Lymphocytic recruitment blockade
Integrin α4β7 and MAdCAM-1
For migration of lymphocyte to the site of inflammation (intestinal mucosa in case of celiac disease), T cells express integrin (α4β7), which are required for their binding to mucosal addressin cell adhesion molecule-1 (MAdCAM-1) located on vascular endothelial cells (108). MAdCAM-1 has been shown to be is significantly upregulated in treatment naïve patients with celiac disease. Therefore, lymphocytic recruitment blockade using blockers of integrin (α4β7 and MAdCAM-1) could be a potential therapeutic target for patients with celiac disease (109). Furthermore, Natalizumab, a monoclonal antibody against α4 integrin, has already been shown to be effective in patients with Crohn’s disease (110).
Future
A better understanding of the pathogenesis of celiac disease and realization that gluten-free food although the best but not completely acceptable has opened the gates for development of newer targeted drugs. The development of drugs from the concept to bench and from bench to clinical use takes many years and requires an extremely large amount of money and resources. The alternative drug development in the field of celiac disease is still in the early stages of drug discovery. In the past few years, a new novel targets have reached Phase I and Phase II trials and larger randomized controlled trials are on the horizon.

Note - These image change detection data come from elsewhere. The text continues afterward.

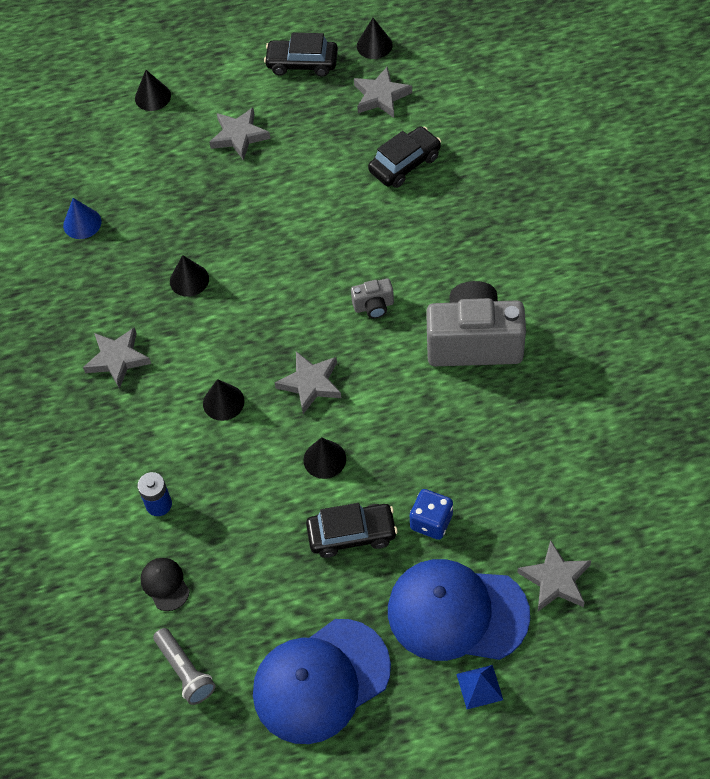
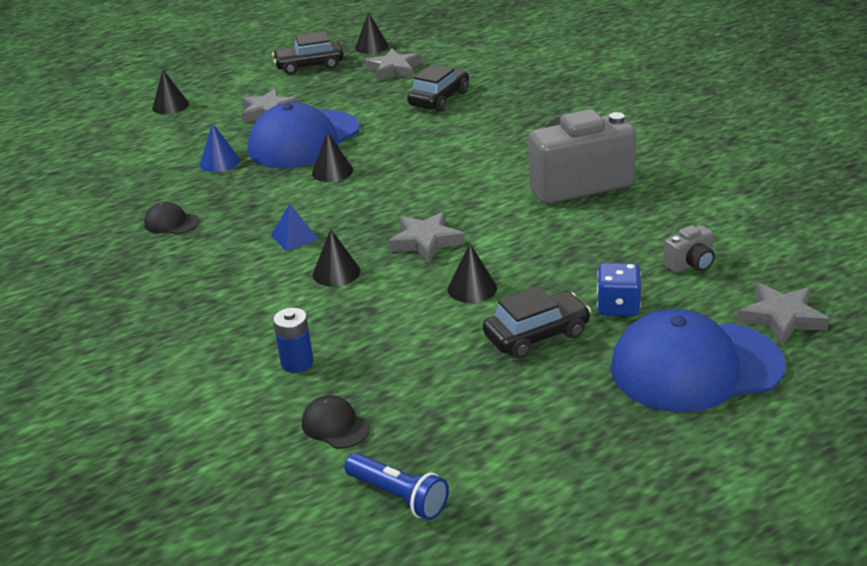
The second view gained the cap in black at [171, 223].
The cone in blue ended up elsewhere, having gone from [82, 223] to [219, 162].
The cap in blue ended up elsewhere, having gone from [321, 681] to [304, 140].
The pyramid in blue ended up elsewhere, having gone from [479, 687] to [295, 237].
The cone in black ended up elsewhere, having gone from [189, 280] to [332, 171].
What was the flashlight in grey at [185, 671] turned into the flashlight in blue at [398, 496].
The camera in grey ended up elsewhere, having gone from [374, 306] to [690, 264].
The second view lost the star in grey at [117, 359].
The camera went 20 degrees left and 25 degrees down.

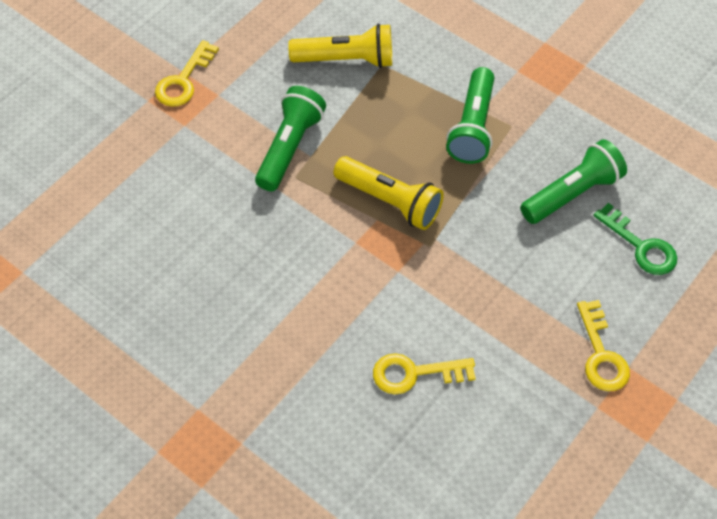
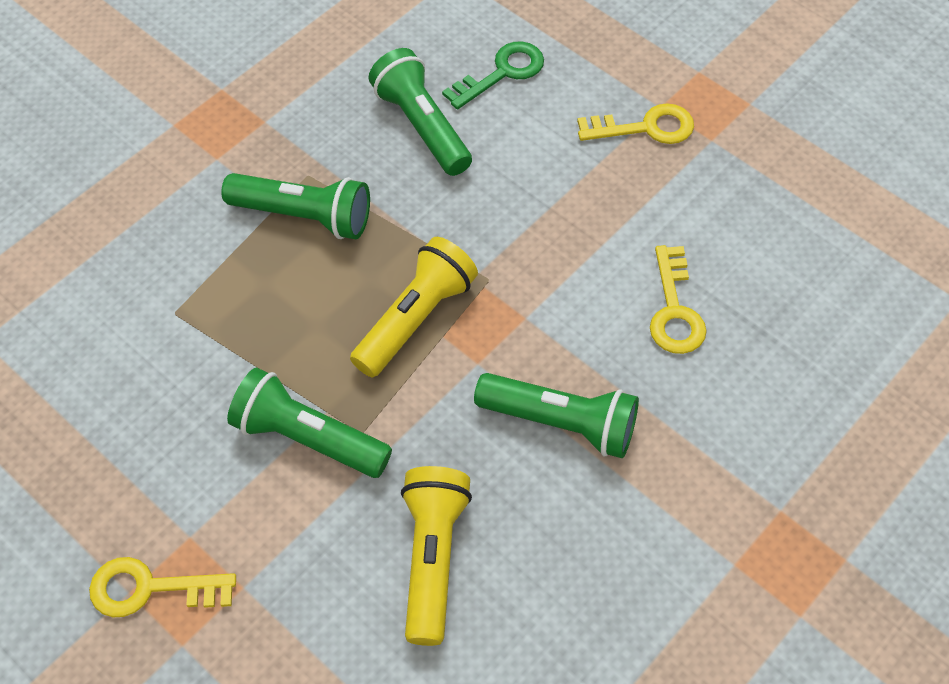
The key in yellow at [184, 80] ended up facing another way, 150 degrees clockwise from before.
The flashlight in yellow ended up elsewhere, having gone from [346, 59] to [432, 558].
The second view gained the flashlight in green at [561, 423].
The camera went 85 degrees left and 0 degrees up.

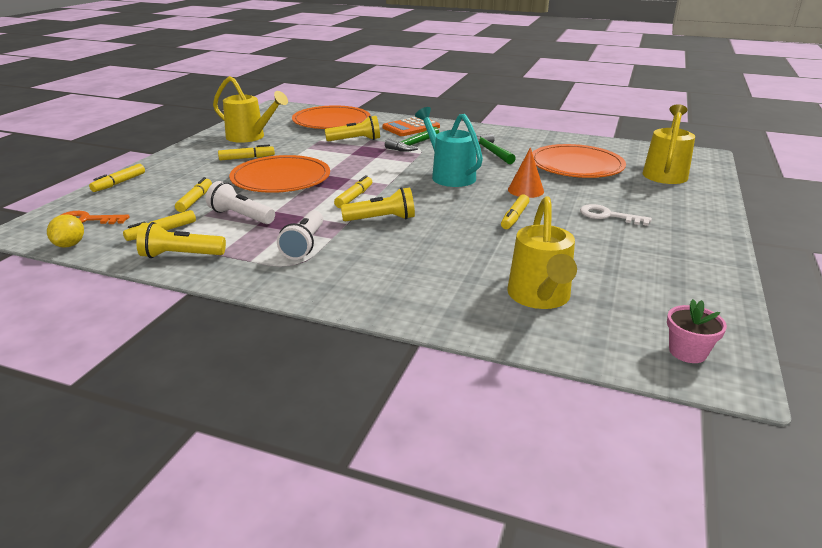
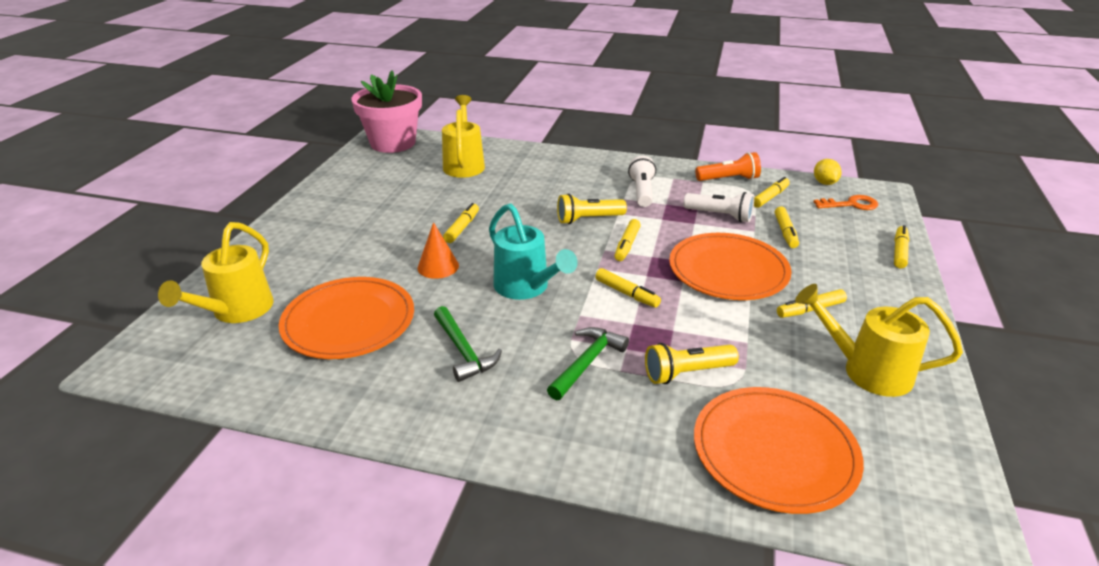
The size of the flower pot in pink at [687, 352] changed by a factor of 2.28.
The second view gained the marker in yellow at [627, 293].
What was the flashlight in yellow at [180, 255] turned into the flashlight in orange at [729, 179].
The second view lost the calculator in orange at [411, 127].
The second view lost the key in white at [608, 216].
The camera went 175 degrees right and 5 degrees up.

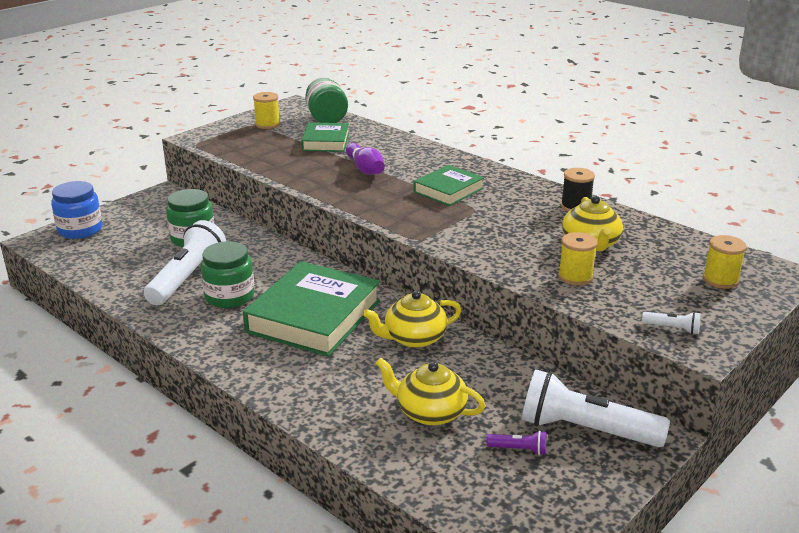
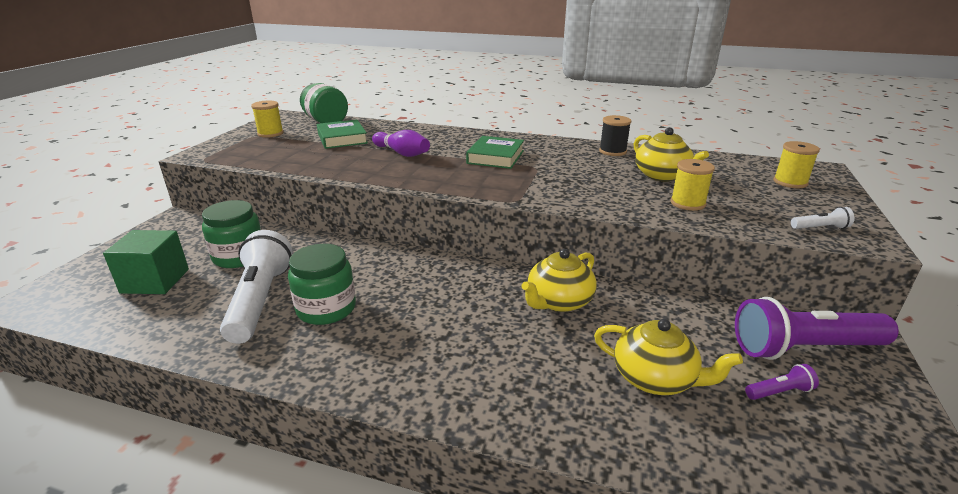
The second view gained the cube in green at [155, 281].
The teapot in yellow at [430, 412] ended up facing another way, 150 degrees counterclockwise from before.
What was the flashlight in white at [585, 430] turned into the flashlight in purple at [804, 348].
The second view lost the jar in blue at [80, 230].
The second view lost the book in green at [314, 316].
The camera went 25 degrees left and 0 degrees up.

Commercial scope for pipeline drugs for celiac disease
A GlobalData report based on the data and information sourced from proprietary databases, primary and secondary research and in-house analysis suggests that global celiac disease therapeutics market will be of worth $512.3 million in 2017 (111). This market is expected to grow at a compound annual growth rate of 13.9% to reach $664.4 million by 2019. This high growth forecast is primarily attributed to the increased uptake of the pipeline products and increase in diagnosis rates.
Conflict of Interest Statement
The author declares that the research was conducted in the absence of any commercial or financial relationships that could be construed as a potential conflict of interest.